Over 100 Pakistani soldiers were killed during a four-day military clash with India in May, according to Indian officials, following Operation Sindoor.
More than 100 Pakistani soldiers were killed in skirmishes with the Indian Army along the Line of Control (LoC) during the four-day military confrontation between the two countries in May during Operation Sindoor which was “a fusion of India’s military precision, diplomatic agility, informational superiority, and economic leverage,” a top general said on Tuesday, addressing military leaders from 32 countries.
Islamabad revealed its casualty figures unwittingly in its August 14 Independence Day awards’ list, said deputy chief of army staff (strategy) Lieutenant General Rajiv Ghai who also holds the post of director general military operations (DGMO).
“After the terror targets were struck by the Indian Army and Indian Air Force, there was cross-border firing from Pakistan immediately. Ceasefire violations spiked and this carried on for a while. Our initial estimate was 35-40 (Pakistani) casualties, but the Pakistanis, possibly unwittingly, let out in their own awards list on August 14...the number of posthumous awards that they awarded suggested over 100 casualties on the LoC,” said Ghai, who the DGMO when the clash took place.

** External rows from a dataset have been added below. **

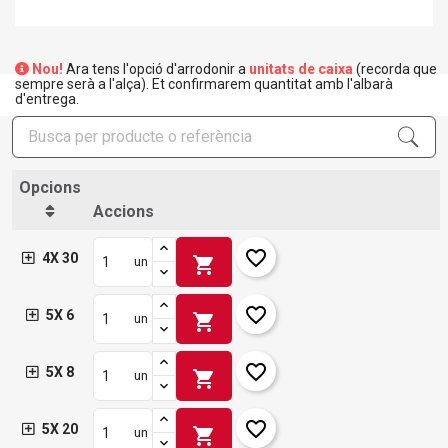
Nou!
Ara tens l'opció d'arrodonir a
unitats de caixa
(recorda que
sempre serà a l'alça). Et confirmarem quantitat amb l'albarà
d'entrega.
Opcions
Accions
favorite_border
4X 30
shopping_cart
un
favorite_border
5X 6
shopping_cart
un
favorite_border
5X 8
shopping_cart
un
favorite_border
5X 20
shopping_cart
un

Operation Sindoor marked New Delhi’s direct military response to the April 22 Pahalgam terror attack in which 26 people were killed. India launched the operation in the early hours of May 7 and struck terror and military installations in Pakistan and Pakistan-occupied Kashmir (PoK). Between the launch of the operation and the ceasefire on May 10 evening, Indian forces bombed nine terror camps in Pakistan and PoK, killing at least 100 terrorists, and the IAF struck targets at 13 Pakistani airbases and military installations.

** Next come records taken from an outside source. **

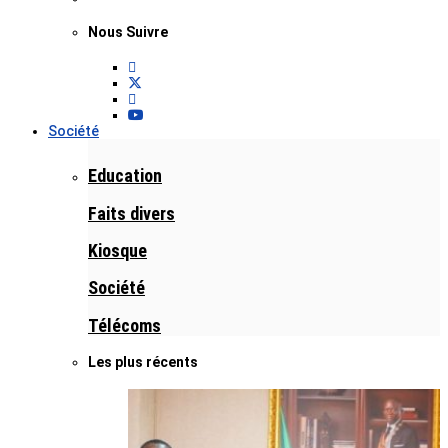
Nous Suivre
Société
Education
Faits divers
Kiosque
Société
Télécoms
Les plus récents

Addressing senior military leadership of United Nations Troop Contributing Countries (UNTCC) during the inaugural session of the three-day-chiefs’ conclave, Ghai gave granular details of the Indian action during the operation and how it brought the Pakistani military on its knees.
“Our military actions were targeted, controlled, non-escalatory, and openly acknowledged to maintain our credibility. We also made sure we put into place critical and significant conventional measures to apply pressure. We carried out some significant and telling forward deployments and extended our punitive reach to unprecedented levels,” he said.
Ghai was among the top officials who briefed the media after the four-day military clash.
In the early hours of May 7, the IAF struck two terror sites at Markaz Subhanallah in Bahawalpur and Markaz Taiba near Muridke, both in Pakistan’s Punjab province, while the army hit targets at seven places, including Mehmoona Joya in Sialkot, Sawai Nala and Syed Na Bilal in Muzaffarabad, Gulpur and Abbas in Kotli, Barnala in Bhimber, and Sarjal.
During May 9-10, the IAF struck military targets in Rafiqui, Murid, Chaklala, Rahim Yar Khan, Sukkur, Chunian, Pasrur, Sialkot, Skardu, Sargodha, Jacobabad, Bholari and Malir Cantt in Karachi.
He said had Pakistan decided to take matters any further, it would have been catastrophic for the neighbour not only from the sea but from other dimensions as well, referring to the navy’s readiness to strike targets on the day the Pakistan DGMO spoke on phone with Ghai seeking a ceasefire.
The Indian military, he said in his 20-minute address, had “war-gamed” the conflict four to five steps ahead of the action that was unfolding at a particular moment.
He touched upon how India had responded with large-scale mobilisation of the army under Operation Parakram after the 2001 Parliament attack, the surgical strikes after the 2016 Uri attack and the Balakot air strikes following the Pulwama suicide attack in 2019, and how the retaliation for Pahalgam was different.
“This time it was because of the intensity and magnitude of events that took place in Pahalgam that we were compelled into the kind of action you are now well familiar with.... Every time we have been hit by terror we have tried to be different. It was different this time too. So we went into the heartland of Pakistan and that’s how we achieved the surprise that we did,” he said.
Ghai gave details of the actions by the IAF, reiterating what chief of the air staff Air Chief Marshal AP Singh recently said. On October 3, the IAF chief said Pakistan lost as many as 12 to 13 aircraft, including fighter jets such as US-made F-16s and Chinese-origin JF-17s, to the IAF’s precision strikes on ground and in the air during Operation Sindoor.
At his annual press conference, Singh said there were “signs” that India destroyed 6-7 aircraft in its ground strikes on Pakistan airfields and another six jets in the air. He also dismissed Islamabad’s claims of downing Indian jets as “fanciful tales” aimed at delivering a message to its domestic audience. It was the first time that a senior military leader has disclosed that the number of Pakistani jets that India destroyed during Operation Sindoor breached single digits.